Gli italiani ben serviti dai treni viaggiano sempre meno in aereo. I calabresi non possono partecipare più di tanto a quest'inversione di tendenza, sarà perché la situazione degli aeroporti non è delle migliori. Dei tre scali regionali solo uno registra numeri importanti e lascia agli altri le briciole, anche perché è il punto di riferimento per le tre province verso cui si dirige oltre l'80% dei passeggeri in arrivo a queste latitudini: Cosenza (37%), Vibo (28%) e Catanzaro (16%). Su 3,5 milioni circa di persone atterrate in Calabria nel 2019 oltre 2,9 sono sbarcate a Lamezia. Quelli con Malpensa, Fiumicino e Orio al Serio restano i collegamenti italiani più gettonati, mentre le tratte da e verso l'estero con maggiore successo in era pre covid sono state quelle per Londra, Düsseldorf e Monaco di Baviera. Le compagnie ad aver scelto l'aeroporto lametino in questi ultimi anni sono Alitalia, Ryanair, Easy Jet e Blue Air, Ego Airways, Eurowings, Lufthansa, Volotea e Wizz air, che garantiscono – covid permettendo - voli per le principali destinazioni italiane (oltre alla tre già citate ci sono anche Linate, Bologna, Pisa, Venezia Treviso, Torino, Verona, Genova, Perugia, Parma, Firenze, Forlì, Trapani e Cagliari) e rotte verso l'estero.
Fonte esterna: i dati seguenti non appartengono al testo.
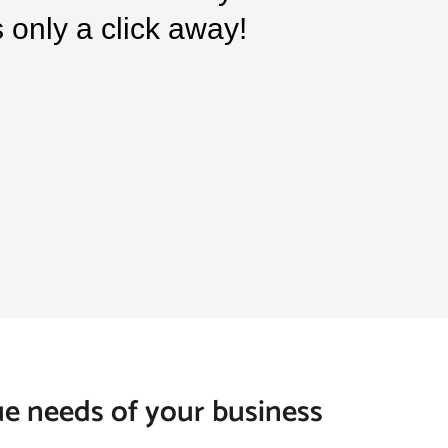
is only a click away!
que needs of your business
L'aerostazione si raggiunge facilmente grazie all'autostrada, vicinissima.

Esattamente quello che non accade a Crotone, emblema delle carenze infrastrutturali della Calabria jonica. Qui, infatti, l'aeroporto è servito a poco o nulla dagli anni '60 al 2018. Poi sono arrivati alcuni voli Ryanair: sempre pieni, un autentico boom. Il Covid, però, li ha azzerati per mesi, anche se la compagnia irlandese ha promesso di raddoppiare con la riapertura i collegamenti già esistenti per Bergamo e Bologna. Non si sa se tornerà il pur riuscito volo per Norimberga, fallito invece per adesso il tentativo di attrarre ulteriori vettori low cost per aggiungere rotte da e verso Roma, Torino e Venezia.
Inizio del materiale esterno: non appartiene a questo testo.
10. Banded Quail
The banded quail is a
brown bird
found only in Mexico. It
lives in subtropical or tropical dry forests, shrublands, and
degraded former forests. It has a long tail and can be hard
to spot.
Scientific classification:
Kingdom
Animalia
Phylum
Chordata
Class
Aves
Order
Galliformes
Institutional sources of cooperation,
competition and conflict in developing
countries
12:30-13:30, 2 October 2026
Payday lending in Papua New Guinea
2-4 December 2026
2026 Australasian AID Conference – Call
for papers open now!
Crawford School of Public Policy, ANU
Le tratte aeree restano poche e così sullo Jonio per lasciare la Calabria tocca ancora affidarsi principalmente alla disastrata SS 106 e a treni indecenti, oppure dirigersi verso Lamezia o l'autostrada. Quella che finisce proprio a Reggio Calabria, città del problematico aeroporto Tito Minniti. Ha una pista sui generis e richiede ai piloti più esperienza (che si paga) di molti colleghi per gestire gli atterraggi. Due condizioni non particolarmente apprezzate dall'Agenzia europea per la sicurezza aerea, tant'è che c'è chi paventa il rischio che la città dello Stretto possa addirittura dire addio al suo aeroporto nei prossimi anni. Nel corso del 2019 hanno operato sullo scalo Alitalia, Blue Panorama Airlines e Blue Air.
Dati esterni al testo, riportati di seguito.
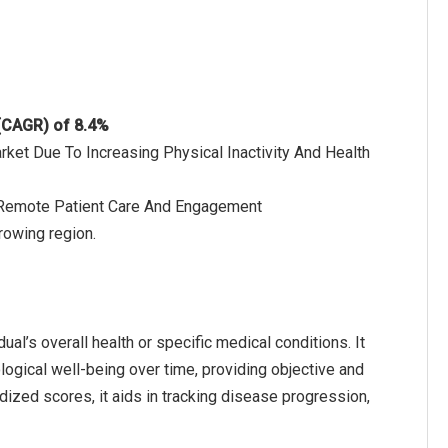
 (CAGR) of 8.4%
rket Due To Increasing Physical Inactivity And Health
 Remote Patient Care And Engagement
rowing region.
ual’s overall health or specific medical conditions. It
logical well-being over time, providing objective and
ized scores, it aids in tracking disease progression,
Le principali destinazioni servite erano Roma, Milano Linate, Torino, Bergamo e Bologna. Le due low cost, però, hanno levato le tende, almeno per un po'. L'ascesa dell'aeroporto di Catania, poi, ha peggiorato ulteriormente la situazione, con i messinesi che invece di servirsi del Minniti come un tempo preferiscono ora dirigersi verso i piedi dell'Etna per volare. Alitalia continua a garantire da Reggio voli per Milano e Roma, ma con orari (e prezzi, molto spesso) proibitivi che impediscono un viaggio a/r nella stessa giornata. A breve dovrebbe aggiungersi un collegamento con Torino. Basterà alla Calabria per sconfiggere la tirannia della distanza?